• [Exercise]
Put the following lines into a numbered list, leaving out the blank lines.

• [Exercise data]
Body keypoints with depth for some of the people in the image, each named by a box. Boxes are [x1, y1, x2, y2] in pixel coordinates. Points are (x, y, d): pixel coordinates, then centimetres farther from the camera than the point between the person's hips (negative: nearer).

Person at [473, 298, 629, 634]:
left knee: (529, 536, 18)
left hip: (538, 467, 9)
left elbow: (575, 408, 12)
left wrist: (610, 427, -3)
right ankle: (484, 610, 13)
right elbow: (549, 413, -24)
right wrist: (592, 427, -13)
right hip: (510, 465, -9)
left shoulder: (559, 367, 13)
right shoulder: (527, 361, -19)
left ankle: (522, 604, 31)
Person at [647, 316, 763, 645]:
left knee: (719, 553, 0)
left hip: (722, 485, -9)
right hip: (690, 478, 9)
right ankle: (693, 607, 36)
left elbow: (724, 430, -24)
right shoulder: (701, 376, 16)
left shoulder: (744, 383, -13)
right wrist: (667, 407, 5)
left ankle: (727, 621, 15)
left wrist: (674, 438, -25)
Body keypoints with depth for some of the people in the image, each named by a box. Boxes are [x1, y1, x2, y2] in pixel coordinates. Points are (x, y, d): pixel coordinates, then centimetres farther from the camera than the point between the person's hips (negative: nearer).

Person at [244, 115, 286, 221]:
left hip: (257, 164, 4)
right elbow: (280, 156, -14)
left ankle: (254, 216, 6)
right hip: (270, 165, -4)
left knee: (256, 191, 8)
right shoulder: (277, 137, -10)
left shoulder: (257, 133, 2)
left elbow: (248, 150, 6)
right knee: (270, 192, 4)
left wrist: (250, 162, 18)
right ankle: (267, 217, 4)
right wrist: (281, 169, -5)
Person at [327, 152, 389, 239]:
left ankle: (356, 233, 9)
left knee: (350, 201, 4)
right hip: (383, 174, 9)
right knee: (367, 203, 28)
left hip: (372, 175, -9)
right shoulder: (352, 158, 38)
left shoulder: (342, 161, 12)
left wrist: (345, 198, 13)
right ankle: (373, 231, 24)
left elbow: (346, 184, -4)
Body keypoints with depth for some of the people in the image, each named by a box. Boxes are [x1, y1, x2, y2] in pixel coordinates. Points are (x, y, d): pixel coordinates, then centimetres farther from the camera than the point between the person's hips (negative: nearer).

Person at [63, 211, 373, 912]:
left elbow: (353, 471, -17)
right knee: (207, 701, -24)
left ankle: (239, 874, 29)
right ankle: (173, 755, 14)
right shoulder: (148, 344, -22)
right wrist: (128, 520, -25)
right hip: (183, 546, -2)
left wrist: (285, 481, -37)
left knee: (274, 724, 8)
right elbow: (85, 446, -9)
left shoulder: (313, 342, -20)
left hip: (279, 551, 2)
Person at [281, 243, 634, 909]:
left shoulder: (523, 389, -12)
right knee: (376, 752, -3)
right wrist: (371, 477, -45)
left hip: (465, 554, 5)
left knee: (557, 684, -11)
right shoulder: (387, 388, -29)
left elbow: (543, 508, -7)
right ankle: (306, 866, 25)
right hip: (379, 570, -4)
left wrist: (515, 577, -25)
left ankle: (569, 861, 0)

• [Solution to this exercise]
1. Body keypoints with depth for some of the people in the image, each named by a box. Boxes are [x1, y1, x2, y2] in pixel coordinates. Points are (x, y, d): pixel coordinates, then centimetres farther from the camera than the point between the person's hips (negative: nearer).
2. Person at [473, 298, 629, 634]:
3. left knee: (529, 536, 18)
4. left hip: (538, 467, 9)
5. left elbow: (575, 408, 12)
6. left wrist: (610, 427, -3)
7. right ankle: (484, 610, 13)
8. right elbow: (549, 413, -24)
9. right wrist: (592, 427, -13)
10. right hip: (510, 465, -9)
11. left shoulder: (559, 367, 13)
12. right shoulder: (527, 361, -19)
13. left ankle: (522, 604, 31)
14. Person at [647, 316, 763, 645]:
15. left knee: (719, 553, 0)
16. left hip: (722, 485, -9)
17. right hip: (690, 478, 9)
18. right ankle: (693, 607, 36)
19. left elbow: (724, 430, -24)
20. right shoulder: (701, 376, 16)
21. left shoulder: (744, 383, -13)
22. right wrist: (667, 407, 5)
23. left ankle: (727, 621, 15)
24. left wrist: (674, 438, -25)
25. Body keypoints with depth for some of the people in the image, each named by a box. Boxes are [x1, y1, x2, y2] in pixel coordinates. Points are (x, y, d): pixel coordinates, then centimetres farther from the camera than the point between the person's hips (negative: nearer).
26. Person at [244, 115, 286, 221]:
27. left hip: (257, 164, 4)
28. right elbow: (280, 156, -14)
29. left ankle: (254, 216, 6)
30. right hip: (270, 165, -4)
31. left knee: (256, 191, 8)
32. right shoulder: (277, 137, -10)
33. left shoulder: (257, 133, 2)
34. left elbow: (248, 150, 6)
35. right knee: (270, 192, 4)
36. left wrist: (250, 162, 18)
37. right ankle: (267, 217, 4)
38. right wrist: (281, 169, -5)
39. Person at [327, 152, 389, 239]:
40. left ankle: (356, 233, 9)
41. left knee: (350, 201, 4)
42. right hip: (383, 174, 9)
43. right knee: (367, 203, 28)
44. left hip: (372, 175, -9)
45. right shoulder: (352, 158, 38)
46. left shoulder: (342, 161, 12)
47. left wrist: (345, 198, 13)
48. right ankle: (373, 231, 24)
49. left elbow: (346, 184, -4)
50. Body keypoints with depth for some of the people in the image, each named by a box. Boxes are [x1, y1, x2, y2] in pixel coordinates. Points are (x, y, d): pixel coordinates, then centimetres farther from the camera than the point between the person's hips (negative: nearer).
51. Person at [63, 211, 373, 912]:
52. left elbow: (353, 471, -17)
53. right knee: (207, 701, -24)
54. left ankle: (239, 874, 29)
55. right ankle: (173, 755, 14)
56. right shoulder: (148, 344, -22)
57. right wrist: (128, 520, -25)
58. right hip: (183, 546, -2)
59. left wrist: (285, 481, -37)
60. left knee: (274, 724, 8)
61. right elbow: (85, 446, -9)
62. left shoulder: (313, 342, -20)
63. left hip: (279, 551, 2)
64. Person at [281, 243, 634, 909]:
65. left shoulder: (523, 389, -12)
66. right knee: (376, 752, -3)
67. right wrist: (371, 477, -45)
68. left hip: (465, 554, 5)
69. left knee: (557, 684, -11)
70. right shoulder: (387, 388, -29)
71. left elbow: (543, 508, -7)
72. right ankle: (306, 866, 25)
73. right hip: (379, 570, -4)
74. left wrist: (515, 577, -25)
75. left ankle: (569, 861, 0)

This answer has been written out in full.